-- Text passage --
----

Now, it's important to point out to that this combination, which is known as Cabenuva, is only approved for the treatment of individuals who have had their viral load suppressed by daily oral therapy for more than six months. So that may set a bar too high, if you will, for broader use of these exciting new formulations. But that's the way the studies were done.

There are, I think, ongoing studies to look at the ability to use these drugs in individuals who are not fully suppressed. There, I think, is reason to believe that one could develop strategies with these long-acting injectable agents that would allow them to be used in individuals who do not have a suppressed viral load. But those are studies that are underway.

I do think it's important to point out that in randomized prospective clinical trials, the monthly administration of Cabenuva or the every-eight-week administration of Cabenuva was non-inferior to daily oral standard of care. And so, I think this offers a new option for HIV-infected patients who don't want to keep taking pills every day. And from surveys and from experience in our own clinic, that's an awful lot of patients who are tired of taking daily oral pills and would love to switch over to an intermittent injection.

Jessica Bard: Yeah, it's certainly an exciting time. What would you say are the overall take-home messages from this session?

Dr Charles Flexner: Well, the pipeline of long-acting injectable drugs is quite rich. In addition to Cabenuva, which I mentioned, lenacapavir, which is a subcutaneously-administered HIV capsid inhibitor being given every six months, has shown great promise in its early clinical trials in both heavily treatment-experienced patients with multi-class resistance and in treatment-naive patients. And that is a drug that is now in phase three, and there is an application to the FDA for approval of that drug for people with multi-class resistance.

There also are implants in development; for example, implants that release tenofovir alafenamide, a drug we're all familiar with, over a period of several weeks to several months. And there's even transdermal delivery of HIV with so-called microarray patches or microneedles that can create the same kind of reservoir for slow release, of drugs like cabotegravir, under the skin instead of in the muscle. And those patches, in theory, could be applied by the patient rather than having to be applied by a trained clinical care provider.

----

-- Records supplied --
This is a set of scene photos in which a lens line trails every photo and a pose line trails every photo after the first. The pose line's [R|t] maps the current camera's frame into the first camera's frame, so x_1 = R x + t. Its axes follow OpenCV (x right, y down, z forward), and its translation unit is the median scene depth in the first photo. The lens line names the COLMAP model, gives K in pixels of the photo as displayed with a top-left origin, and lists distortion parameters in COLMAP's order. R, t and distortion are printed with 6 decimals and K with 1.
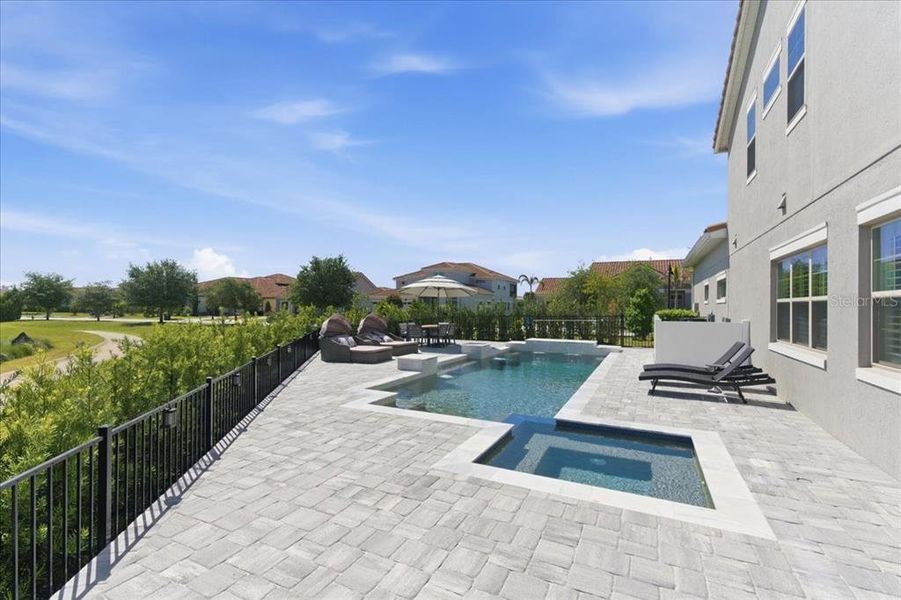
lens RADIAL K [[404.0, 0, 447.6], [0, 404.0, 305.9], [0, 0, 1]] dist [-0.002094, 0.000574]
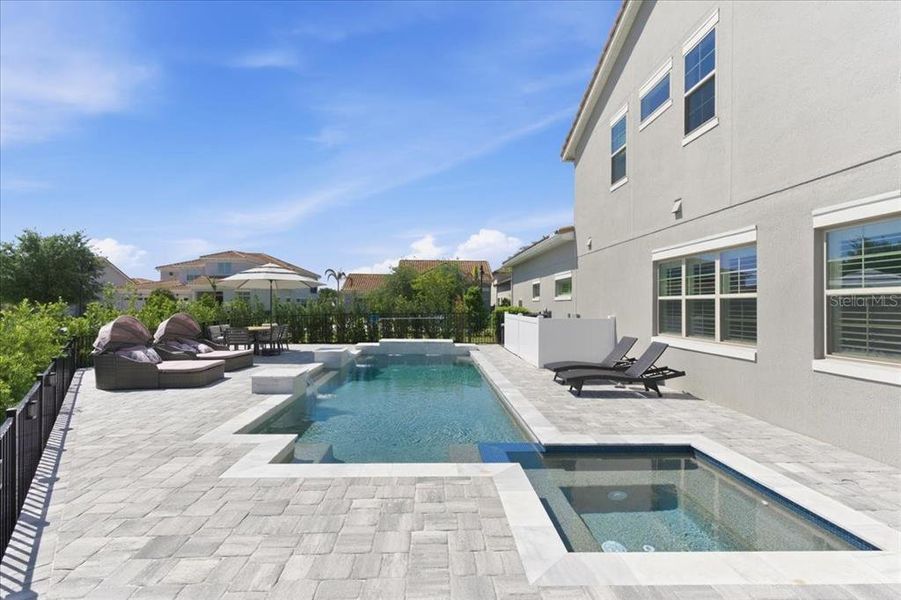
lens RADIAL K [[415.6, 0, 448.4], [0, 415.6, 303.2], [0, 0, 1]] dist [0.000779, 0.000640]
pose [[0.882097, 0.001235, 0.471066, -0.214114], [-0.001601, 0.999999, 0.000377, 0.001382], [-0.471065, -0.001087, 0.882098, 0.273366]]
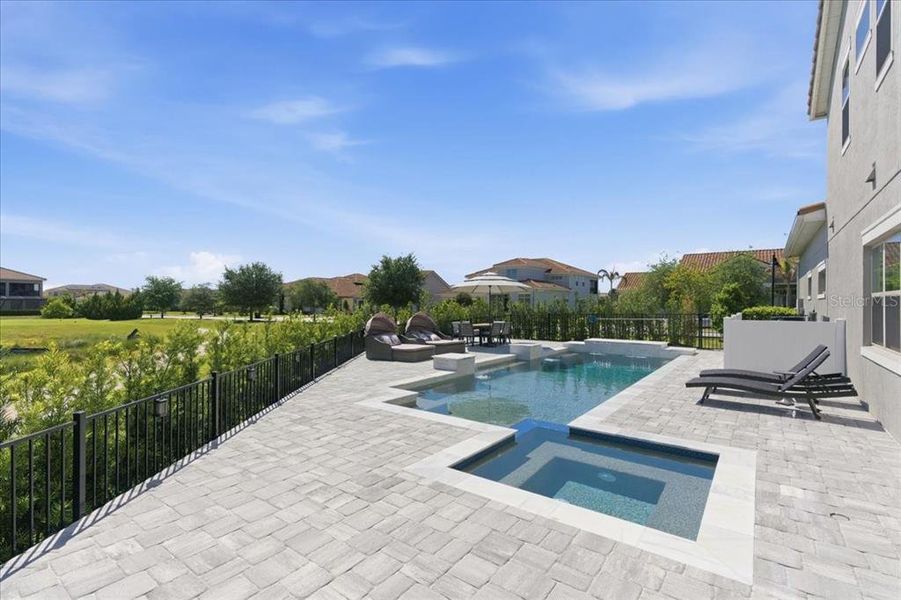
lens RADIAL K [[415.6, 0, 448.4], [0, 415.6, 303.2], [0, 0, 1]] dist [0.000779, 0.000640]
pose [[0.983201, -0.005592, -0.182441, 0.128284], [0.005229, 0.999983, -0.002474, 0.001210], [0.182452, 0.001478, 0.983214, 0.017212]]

----

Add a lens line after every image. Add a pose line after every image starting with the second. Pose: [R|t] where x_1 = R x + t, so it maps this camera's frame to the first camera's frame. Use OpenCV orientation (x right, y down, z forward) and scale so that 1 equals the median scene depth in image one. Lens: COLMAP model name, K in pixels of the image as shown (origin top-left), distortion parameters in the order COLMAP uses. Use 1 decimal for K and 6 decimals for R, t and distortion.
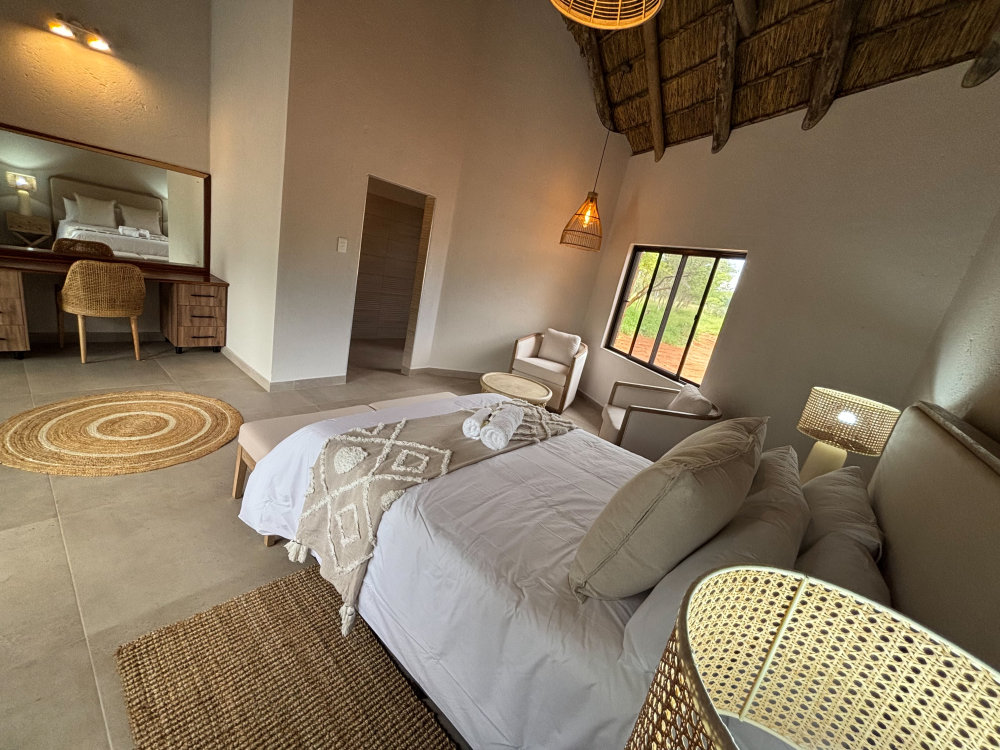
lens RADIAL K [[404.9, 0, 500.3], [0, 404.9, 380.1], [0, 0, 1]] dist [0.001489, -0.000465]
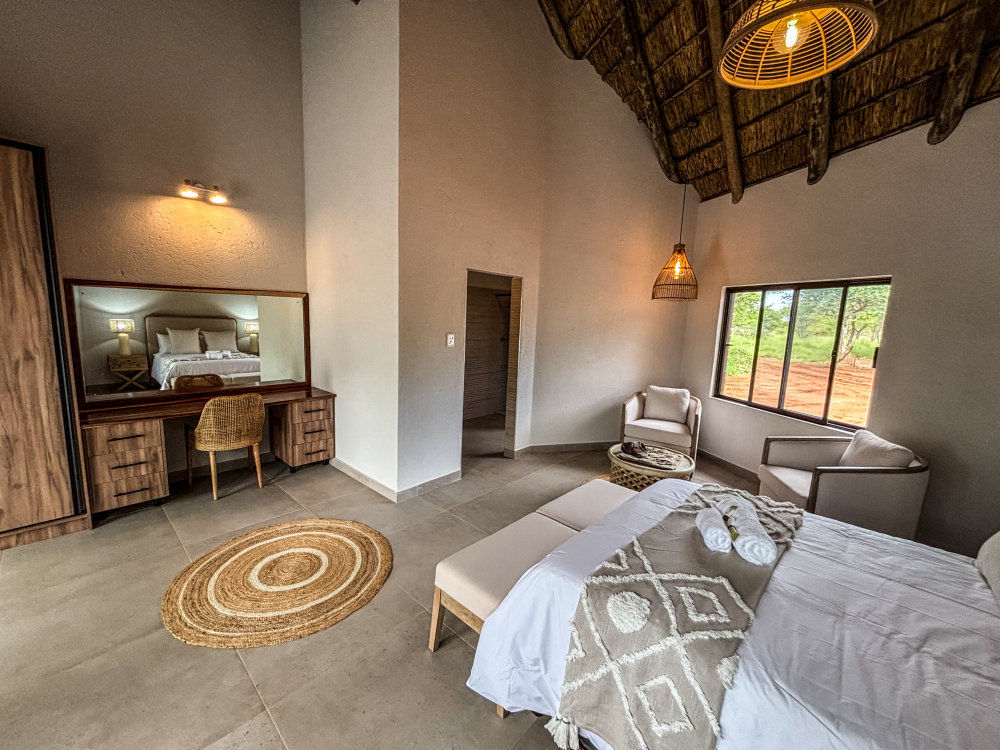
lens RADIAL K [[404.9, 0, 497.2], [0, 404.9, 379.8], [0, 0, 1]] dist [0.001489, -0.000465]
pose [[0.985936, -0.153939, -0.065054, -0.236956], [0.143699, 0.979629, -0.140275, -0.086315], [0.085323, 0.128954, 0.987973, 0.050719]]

----

-- Exercises --
[a] Reproduce the passage on long-acting HIV drugs word for word, between "Dr Charles Flexner: Well, the" and "with multi-class resistance.", inclusive.
[b] Carry the interview on long-acting HIV drugs forward from its final sentence, keeping the speaker's voice.

-- Results by task --
[a]
Dr Charles Flexner: Well, the pipeline of long-acting injectable drugs is quite rich. In addition to Cabenuva, which I mentioned, lenacapavir, which is a subcutaneously-administered HIV capsid inhibitor being given every six months, has shown great promise in its early clinical trials in both heavily treatment-experienced patients with multi-class resistance and in treatment-naive patients. And that is a drug that is now in phase three, and there is an application to the FDA for approval of that drug for people with multi-class resistance.

[b]
And so, I think there's a lot happening in a drug and formulation development that's very exciting. I think in the next five to 10 years, the treatment landscape and the prevention landscape for HIV are going to change radically. We're going to be using a lot of formulations in drugs 10 years from now that we're not using today.

I think we will continue to learn more about how to move towards an HIV cure. I'm personally not optimistic it's going to be easy. Nor do I think we're going to come up with a way to cure HIV, either through sterilizing eradication of the virus or through so-called functional cure; that is, the virus is there, but it's not causing disease. I don't think we're going to be able to do that in the majority of individuals anytime soon. But we're certainly learning a lot, and I think that's been very exciting.

Finally, HIV vaccines will be touched on in this symposium. There is some progress in the vaccine field. There are some trials that have shown surprising benefit, although it's still incomplete benefit of an HIV vaccine. And we are working on novel approaches to HIV vaccination that may begin to bear fruit in the near future. So all in all, I think the take-home message from this symposium is there's lots going on, lots to be excited about, lots for the practitioner to keep up with because your patients are going to be coming into the office and asking you about these treatments that you may not be familiar with. And so, it's important to keep an eye on where the field is moving and where we might be going in the next few years.

Jessica Bard: Certainly a lot to cover at ID Week 2022, so we look forward to that. Thank you so much for your time, Dr. Flexner. We appreciate you being on the podcast.

Dr Charles Flexner: Thanks, Jessica. It was great to be here.